§ **Ketentuan Soal**:
Tuliskan kembali baris-baris data di bawah ini tanpa perubahan, mulai dari awal data sampai dengan baris yang memuat "Reading right to", baris itu juga disertakan. Gambar tidak perlu dimasukkan ke dalam jawaban.

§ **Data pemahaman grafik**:
___

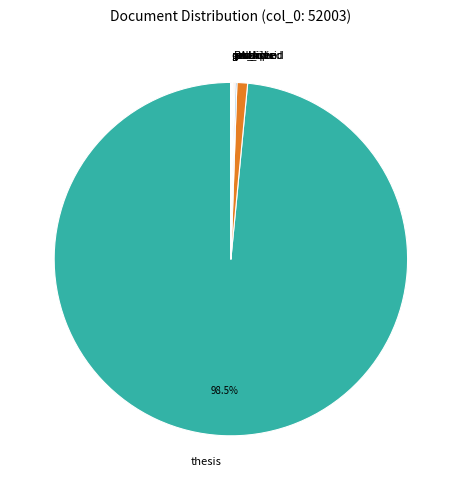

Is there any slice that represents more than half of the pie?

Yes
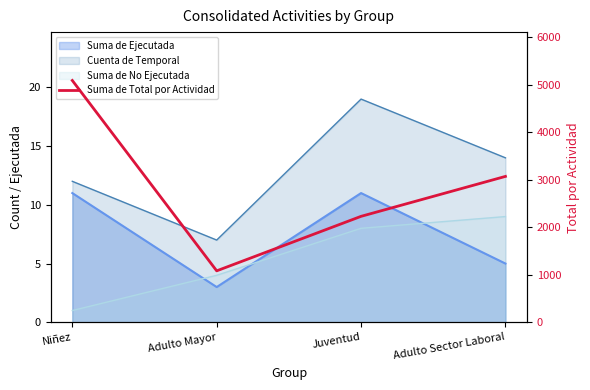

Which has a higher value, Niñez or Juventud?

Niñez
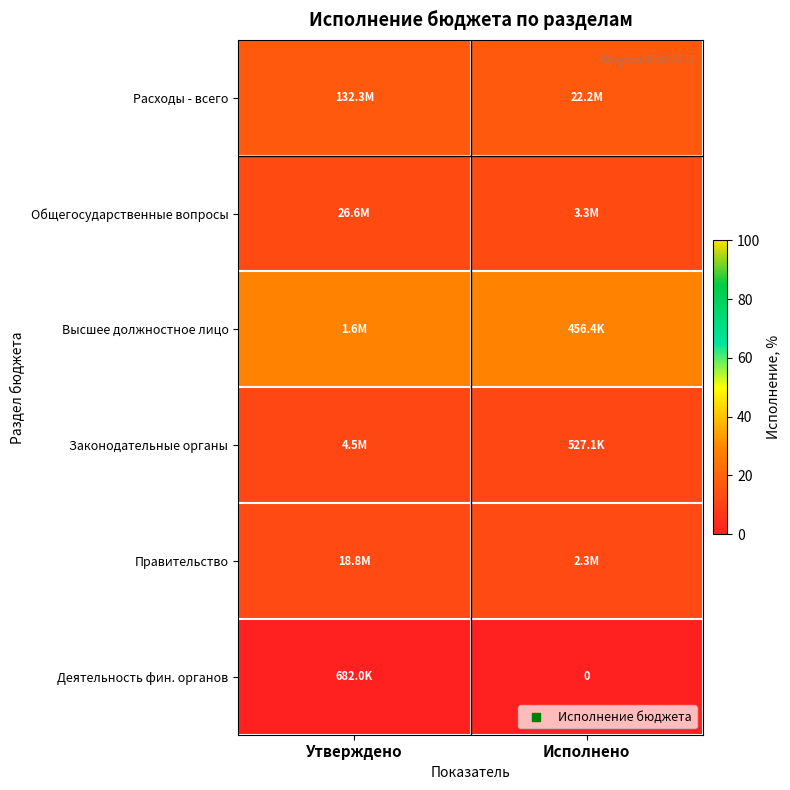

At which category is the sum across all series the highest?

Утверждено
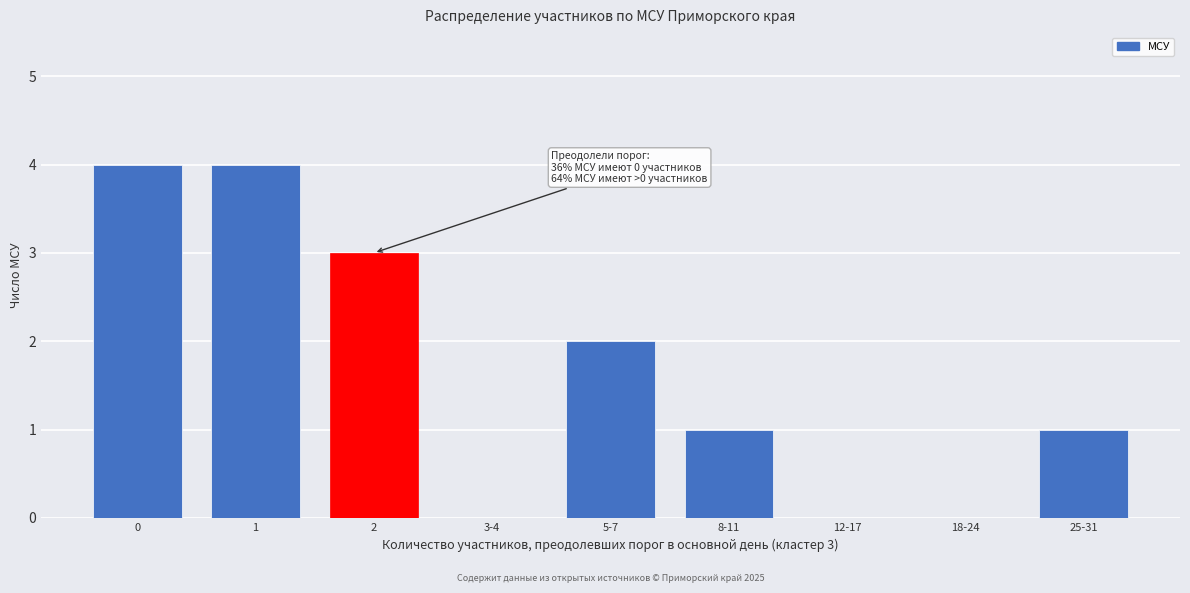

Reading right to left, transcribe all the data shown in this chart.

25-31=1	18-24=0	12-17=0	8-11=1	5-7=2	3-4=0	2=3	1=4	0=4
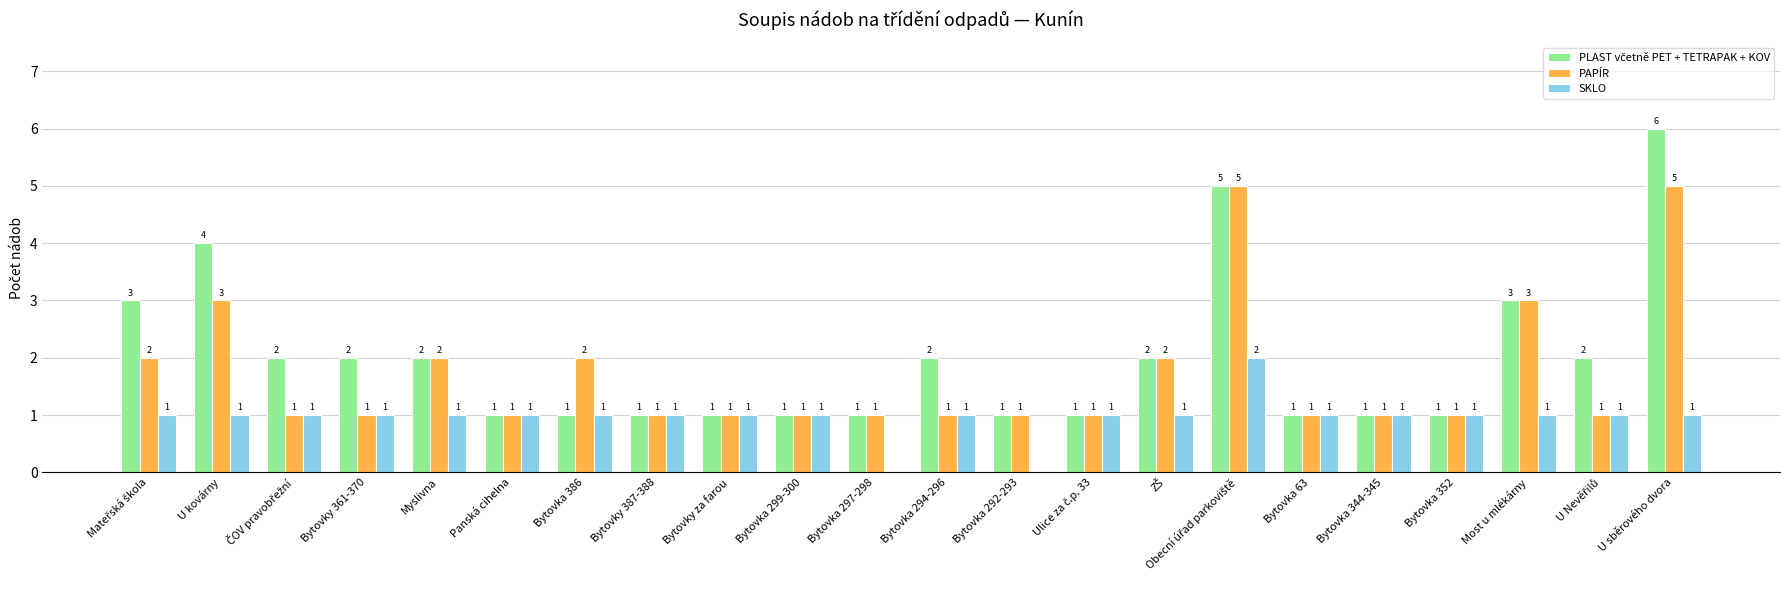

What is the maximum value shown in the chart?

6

___

§ **Jawaban**:
Is there any slice that represents more than half of the pie?

Yes

Which has a higher value, Niñez or Juventud?

Niñez

At which category is the sum across all series the highest?

Утверждено

Reading right to left, transcribe all the data shown in this chart.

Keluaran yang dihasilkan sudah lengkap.